We are excited to share an upcoming improvement in search quality: Moveworks AI Assistant will now be able to better answer questions from long KB articles with the help of an improved chunking algorithm that handles long articles better.
This change will be rolled out gradually to all customers and expected to available for all customers in all regions by Thursday, December 18.
What problem are we addressing?
We are improving search performance on documents that contain very long chunks, which are Moveworks-extracted sub-parts of the article.
“Chunking” is an important part of processing KB articles or web format documents (it is also sometimes referred to as “snippetization” in Moveworks terminology), which breaks down every article into smaller parts when it is ingested.
Every chunk is converted into an embedding, which is a semantic representation of the text that captures what the chunk is about, and this enables Moveworks Search to precisely match the specific part of an article that is relevant to a user’s question, and also allows the AI Assistant to surface that part in a citation if it is used the response. This is the underpinning of our semantic search capabilities.

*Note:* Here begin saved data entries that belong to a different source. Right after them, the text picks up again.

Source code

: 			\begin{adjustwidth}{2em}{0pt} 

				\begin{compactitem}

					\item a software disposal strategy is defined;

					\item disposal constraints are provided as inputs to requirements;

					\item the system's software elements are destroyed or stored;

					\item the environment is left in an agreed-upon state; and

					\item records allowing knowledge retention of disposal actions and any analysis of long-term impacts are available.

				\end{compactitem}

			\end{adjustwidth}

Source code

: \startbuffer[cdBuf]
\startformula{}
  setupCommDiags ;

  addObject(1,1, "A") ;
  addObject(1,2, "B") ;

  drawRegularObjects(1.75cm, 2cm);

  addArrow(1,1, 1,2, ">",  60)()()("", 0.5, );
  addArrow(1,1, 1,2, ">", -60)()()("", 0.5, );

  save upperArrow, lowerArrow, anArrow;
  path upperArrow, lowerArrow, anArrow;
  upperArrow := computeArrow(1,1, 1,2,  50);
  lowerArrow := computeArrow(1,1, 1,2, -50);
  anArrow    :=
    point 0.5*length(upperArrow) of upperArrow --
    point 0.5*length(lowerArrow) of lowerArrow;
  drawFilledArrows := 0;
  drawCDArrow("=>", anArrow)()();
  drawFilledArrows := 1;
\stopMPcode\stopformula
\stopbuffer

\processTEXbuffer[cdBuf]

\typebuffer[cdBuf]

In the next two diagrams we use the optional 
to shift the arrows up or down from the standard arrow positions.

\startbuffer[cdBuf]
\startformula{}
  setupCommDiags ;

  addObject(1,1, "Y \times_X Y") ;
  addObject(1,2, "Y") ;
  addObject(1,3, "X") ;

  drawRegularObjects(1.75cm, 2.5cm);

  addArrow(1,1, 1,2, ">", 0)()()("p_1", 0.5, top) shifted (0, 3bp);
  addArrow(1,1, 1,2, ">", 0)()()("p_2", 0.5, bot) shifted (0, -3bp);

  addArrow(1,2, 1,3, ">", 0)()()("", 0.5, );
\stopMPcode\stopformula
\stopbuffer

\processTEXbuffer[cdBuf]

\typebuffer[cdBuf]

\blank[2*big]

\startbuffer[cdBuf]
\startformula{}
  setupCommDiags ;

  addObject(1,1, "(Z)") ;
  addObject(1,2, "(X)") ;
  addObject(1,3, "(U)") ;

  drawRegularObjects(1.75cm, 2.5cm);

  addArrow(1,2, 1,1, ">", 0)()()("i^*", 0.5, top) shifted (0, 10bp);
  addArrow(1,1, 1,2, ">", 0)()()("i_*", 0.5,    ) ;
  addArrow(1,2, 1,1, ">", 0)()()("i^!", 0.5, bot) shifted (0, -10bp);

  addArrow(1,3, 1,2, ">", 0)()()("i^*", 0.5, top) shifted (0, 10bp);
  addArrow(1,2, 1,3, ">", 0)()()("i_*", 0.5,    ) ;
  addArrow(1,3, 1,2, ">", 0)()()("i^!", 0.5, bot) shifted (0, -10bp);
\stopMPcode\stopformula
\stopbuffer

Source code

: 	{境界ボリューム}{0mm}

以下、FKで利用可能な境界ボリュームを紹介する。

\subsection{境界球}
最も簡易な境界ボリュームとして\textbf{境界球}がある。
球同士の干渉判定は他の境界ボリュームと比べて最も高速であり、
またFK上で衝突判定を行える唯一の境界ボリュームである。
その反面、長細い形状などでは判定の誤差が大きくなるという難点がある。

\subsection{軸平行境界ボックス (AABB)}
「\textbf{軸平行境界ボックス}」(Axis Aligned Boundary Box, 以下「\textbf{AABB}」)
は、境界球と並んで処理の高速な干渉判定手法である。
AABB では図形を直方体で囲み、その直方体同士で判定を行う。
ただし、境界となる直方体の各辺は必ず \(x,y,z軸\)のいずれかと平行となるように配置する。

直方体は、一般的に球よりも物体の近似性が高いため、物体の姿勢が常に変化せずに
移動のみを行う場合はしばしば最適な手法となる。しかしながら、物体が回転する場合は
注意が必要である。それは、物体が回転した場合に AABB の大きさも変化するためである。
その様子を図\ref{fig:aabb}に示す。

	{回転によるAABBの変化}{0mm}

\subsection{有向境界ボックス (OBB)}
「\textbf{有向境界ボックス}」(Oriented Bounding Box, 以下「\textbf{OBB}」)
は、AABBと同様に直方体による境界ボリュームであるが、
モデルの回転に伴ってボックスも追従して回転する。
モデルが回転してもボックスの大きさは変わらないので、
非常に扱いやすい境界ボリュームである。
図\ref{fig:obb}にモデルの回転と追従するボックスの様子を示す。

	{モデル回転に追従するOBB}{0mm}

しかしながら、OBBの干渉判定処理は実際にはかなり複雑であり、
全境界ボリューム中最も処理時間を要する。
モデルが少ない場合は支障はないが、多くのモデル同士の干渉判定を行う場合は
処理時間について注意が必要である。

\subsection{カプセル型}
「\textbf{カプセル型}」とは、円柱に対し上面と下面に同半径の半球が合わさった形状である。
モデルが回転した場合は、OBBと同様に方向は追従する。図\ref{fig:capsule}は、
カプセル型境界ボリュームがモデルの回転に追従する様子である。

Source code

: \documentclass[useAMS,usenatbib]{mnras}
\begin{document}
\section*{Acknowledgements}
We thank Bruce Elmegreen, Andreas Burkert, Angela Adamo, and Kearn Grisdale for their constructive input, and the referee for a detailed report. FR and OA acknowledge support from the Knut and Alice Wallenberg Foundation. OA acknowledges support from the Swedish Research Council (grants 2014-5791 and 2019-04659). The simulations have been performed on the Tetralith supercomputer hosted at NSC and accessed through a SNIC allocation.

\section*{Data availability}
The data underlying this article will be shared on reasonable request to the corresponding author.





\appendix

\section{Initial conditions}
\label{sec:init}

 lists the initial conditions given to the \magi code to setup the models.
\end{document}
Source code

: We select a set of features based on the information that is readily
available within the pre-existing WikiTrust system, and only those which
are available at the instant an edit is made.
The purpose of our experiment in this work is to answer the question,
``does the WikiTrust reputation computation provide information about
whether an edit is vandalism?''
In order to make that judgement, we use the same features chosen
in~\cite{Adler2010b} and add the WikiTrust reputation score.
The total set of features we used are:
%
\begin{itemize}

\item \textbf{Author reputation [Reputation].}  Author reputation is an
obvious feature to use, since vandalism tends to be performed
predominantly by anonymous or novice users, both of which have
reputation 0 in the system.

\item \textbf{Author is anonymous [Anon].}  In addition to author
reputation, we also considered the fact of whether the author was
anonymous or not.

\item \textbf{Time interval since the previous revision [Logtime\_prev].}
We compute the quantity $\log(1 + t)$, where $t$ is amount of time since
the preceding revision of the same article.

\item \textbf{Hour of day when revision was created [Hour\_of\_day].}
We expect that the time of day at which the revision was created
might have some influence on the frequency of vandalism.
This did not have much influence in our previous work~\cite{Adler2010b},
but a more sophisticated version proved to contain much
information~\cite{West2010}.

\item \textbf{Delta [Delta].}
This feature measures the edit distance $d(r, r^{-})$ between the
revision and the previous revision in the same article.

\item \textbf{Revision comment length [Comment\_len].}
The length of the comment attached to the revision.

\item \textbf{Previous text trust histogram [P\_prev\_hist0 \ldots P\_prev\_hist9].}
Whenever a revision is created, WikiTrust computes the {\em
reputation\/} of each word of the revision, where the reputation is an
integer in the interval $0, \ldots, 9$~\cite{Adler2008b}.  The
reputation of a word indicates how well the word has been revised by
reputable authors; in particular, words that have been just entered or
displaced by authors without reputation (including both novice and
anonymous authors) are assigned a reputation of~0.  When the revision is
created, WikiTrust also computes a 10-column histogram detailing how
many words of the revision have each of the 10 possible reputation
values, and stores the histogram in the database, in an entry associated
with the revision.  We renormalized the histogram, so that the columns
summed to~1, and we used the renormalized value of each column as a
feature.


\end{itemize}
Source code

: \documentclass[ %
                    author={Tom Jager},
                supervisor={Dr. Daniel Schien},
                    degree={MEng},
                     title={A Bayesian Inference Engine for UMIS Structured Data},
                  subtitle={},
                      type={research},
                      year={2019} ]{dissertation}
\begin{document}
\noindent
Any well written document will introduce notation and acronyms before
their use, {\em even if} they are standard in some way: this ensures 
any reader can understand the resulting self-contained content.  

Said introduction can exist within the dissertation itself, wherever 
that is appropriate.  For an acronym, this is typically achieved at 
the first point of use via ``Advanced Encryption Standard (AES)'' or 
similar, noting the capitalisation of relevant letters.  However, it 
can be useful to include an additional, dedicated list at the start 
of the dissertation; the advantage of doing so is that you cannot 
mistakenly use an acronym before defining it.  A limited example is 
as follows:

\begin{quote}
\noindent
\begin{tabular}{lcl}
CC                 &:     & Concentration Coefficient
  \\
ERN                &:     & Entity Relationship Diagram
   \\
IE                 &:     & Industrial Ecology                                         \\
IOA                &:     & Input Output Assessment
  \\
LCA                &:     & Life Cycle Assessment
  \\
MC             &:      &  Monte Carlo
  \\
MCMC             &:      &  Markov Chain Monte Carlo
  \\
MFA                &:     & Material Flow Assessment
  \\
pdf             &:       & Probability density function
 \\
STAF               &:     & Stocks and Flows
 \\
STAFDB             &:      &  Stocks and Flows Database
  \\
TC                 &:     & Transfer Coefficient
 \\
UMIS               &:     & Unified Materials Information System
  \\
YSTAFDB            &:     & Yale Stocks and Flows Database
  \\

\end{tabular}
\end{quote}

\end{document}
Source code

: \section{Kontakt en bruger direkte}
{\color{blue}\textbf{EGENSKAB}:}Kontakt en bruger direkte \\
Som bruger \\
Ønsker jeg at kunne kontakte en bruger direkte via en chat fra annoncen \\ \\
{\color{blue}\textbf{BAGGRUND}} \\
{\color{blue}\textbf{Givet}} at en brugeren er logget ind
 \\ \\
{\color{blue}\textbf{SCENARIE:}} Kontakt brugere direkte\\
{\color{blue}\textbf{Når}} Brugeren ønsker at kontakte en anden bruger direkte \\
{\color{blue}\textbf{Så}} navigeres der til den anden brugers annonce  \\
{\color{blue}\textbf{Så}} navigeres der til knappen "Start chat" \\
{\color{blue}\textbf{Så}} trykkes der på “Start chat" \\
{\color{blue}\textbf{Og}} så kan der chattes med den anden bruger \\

Moveworks uses HTML headers to divide KB articles into chunks. While this results in a mostly even distribution of chunks with moderate sizes, sometimes the individual chunks could be as long as 1000 words if the chunking occurs at a different header level, or if the document does not have consistent use of headers.
Embeddings generated from such large chunks of text are in general less effective than smaller, more focused chunks because they contain too much text for the embeddings to precisely capture the essence of the content, and hence, the signal they create is too diffuse to be precisely matched to a specific question.
How does this change solve the problem?
We want to ensure that every chunk created is of an optimal size, while also preserving the benefits of using headers to divide the document.
Consequently, we have implemented a target maximum limit on the size of each chunk, which is 256 tokens (about 200 words). The exceptions to this are for scenarios where a larger chunk is useful to retain:
- If a paragraph has less than 512 tokens, it won’t be split.
- If a list or table has less than 1024 tokens, it won’t be split.
With this change, you can still expect Moveworks to create chunks or snippets from KB articles along header boundaries as we have always done, but wherever this leads to excessively long chunks, the new chunking algorithm will create additional chunks, staying close to the target maximum size of 200 tokens per chunk.
What can users expect?
Users will see an improvement in performance on long articles! Additionally, you may see the exact chunks or snippets that are cited may have different text from earlier, and in some cases, you may also see more cited chunks.
Does this change Moveworks’ recommendations for writing KB articles?
The high level guidelines are still relevant:
- You should still continue to use consistent header styles
- If the snippetization occurs at a higher header level, then Moveworks will create “right-sized” snippets by supplementing header-based snippets with further chunking, in case those chunks are too big
So in essence, while header styles are still important, our chunking will handle certain kinds of exceptions more gracefully than before.
When will this update be available?
This change will be rolled out gradually to all customers and expected to available for all customers in all regions by Thursday, December 18.
I saw a significant change in search performance for an article. What should I do?
Our evaluations show that for the vast majority of articles from our customers, this change will improve search performance. However, if you notice any degradation for a high priority article, please file a support ticket with the example utterance and expected article, and we will review your case.